Noise ordinance divides musicians, neighbors

Council grapples with noise regulations, competing interests

“These guys and gals playing out in the street, it’s a big part of the cycle and their education.” Ron rona, Preservation Hall managing director

Frank Peterson, a 7th Ward resident, explained that when someone chooses to live in a residential neighborhood, they usually take the word “residential” to really mean something.

“It’s where working people come home in the evening to relax, to pause, to get away from the commercial world,” Peterson said, addressing the City Council’s Health and Human Services Committee as it weighs the policy implications of a new scientific study on the New Orleans “soundscape,” which examines the effectiveness of the city’s regulations on music clubs and bars.

Recently, Peterson continued, his neighborhood and others around the city have been coping with an “invasion of new venues, of different sites that have commercial interests” — of noise, in other words.

Then Craig Klein took the microphone. A tall, rangy, long-haired trombone player for the Storyville Stompers, Klein began by quoting the journalist Hunter S. Thompson: “The music business is a cruel and shallow money trench, it’s a long plastic hallway where thieves and pimps run free, and good men die like dogs — there’s also a negative side.”

And the negative side, Klein said, “is when a brass band is shut down in the 6th Ward or Treme for doing a second-line at night, celebrating the life of one of the musicians that died.”

Here on display were the full range of interests and sensibilities the council will have to balance as it prepares to revise the city’s nearly half-a-century-old noise ordinance.

It’s not clear yet what changes are coming or when; Monday’s committee meeting was only a discussion. But the council does now have a set of concrete proposals from acoustics engineer David Woolworth, who delivered an 87-page report to council members last week, analyzing decibel levels and suggesting tweaks to the existing rules.

Among other steps, Woolworth is recommending that City Hall hire a full-time “sound officer” to keep noise levels in check. He would move code enforcement from the New Orleans Police Department to the health department, arguing that police officers are too distracted with other priorities, and suggests a dedicated hotline for taking noise complaints, separate from 311 or 911.

He also floated the idea of a separate cap for sound levels on Bourbon Street, curbing the “irresponsible” use of amplifiers and steps to address the “low frequency” bass sounds that do the most to disturb neighbors.

Whatever the council eventually adopts, it will be a long time in the making. Councilwoman Kristin Gisleson Palmer has been refereeing a citywide debate on regulations governing sound levels for the better part of two years.

In the spring of 2012, the council took a modest step in the direction of peace and quiet, ordering businesses in the French Quarter and the Central Business District to move speakers away from open doors and windows. Woolworth’s report signals that council members are ready to move ahead with broader changes to the rules governing sound.

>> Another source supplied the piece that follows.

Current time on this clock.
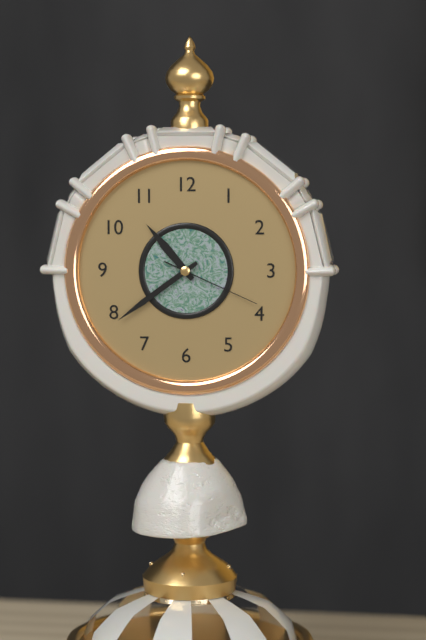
10:39:19
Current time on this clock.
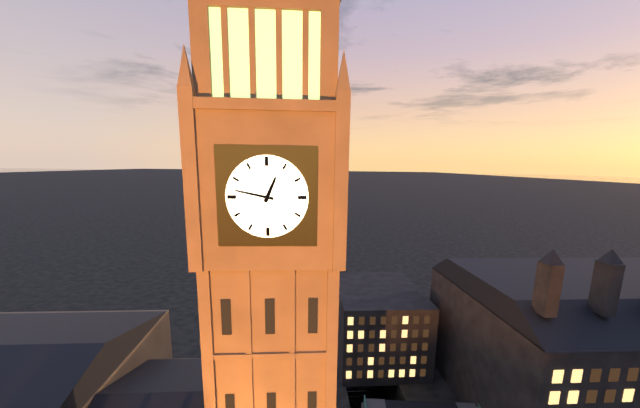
12:47
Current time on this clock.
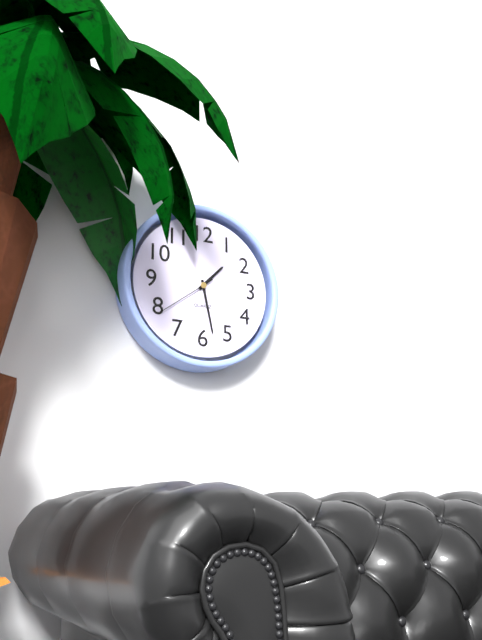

That prospect brought a strong showing from the city’s musicians and residents who live in neighborhoods where they perform, though without revealing any clear divisions over specific proposals.

Both musicians and neighbors praised Woolworth’s report for bringing real data to the discussion, instead of random anecdotes. And they thanked Palmer for keeping the process open, rather than drawing up new rules behind the scenes.

Still, they brought competing priorities to keep in mind. Ron Rona, the managing director at Preservation Hall, asked council members to remember that the next Trombone Shorty may be getting his start now as a street musician, and shouldn’t be fined for doing it.

“These guys and gals playing out in the street, it’s a big part of the cycle and their education,” he said. “A lot of players at Preservation Hall, that’s how they got their start and they still play out there.”

Hannah Kreiger-Benson, spokeswoman for the Music and Culture Coalition of New Orleans, warned council members that the livelihood of musicians is often “collateral damage in trying to deal with real issues, such as people’s inability to sleep.”

On the other hand, Meg Lousteau, executive director of the Vieux Carre Property Owners and Residents Association, pointed out that excessive noise is nearly impossible for residents to deal with on their own. “There’s almost nothing you can do to block it out, short of building a bunker,” she said.

With that in mind, a coalition of neighborhood groups released a competing set of proposals for tightening the city’s noise rules on Monday. It included some tougher steps than what Woolworth put forward, including a push to lift or eliminate caps on fines for noncompliance.

And of course, in trying to cut noise pollution without hurting New Orleans’ cultural scene, the council will have ambiguous choices to make about what actually constitutes “pollution” versus “culture.”

“Quite frankly, Bourbon Street is an assault on all five senses,” said Tim Laughlin, a jazz musician who lives in the French Quarter. He argued that back in the 1960s, “there was a mystique about the French Quarter. What was behind the walls? What was behind the shutters? We’ve lost that mystique. Everything is in your face.”

Robert Watters, of the Bourbon Business Alliance, disagreed. “Bourbon Street works,” he said. “Bourbon Street is a cultural draw of this city, and 85 percent of all visitors visit Bourbon Street. They wouldn’t do that if it was evil.”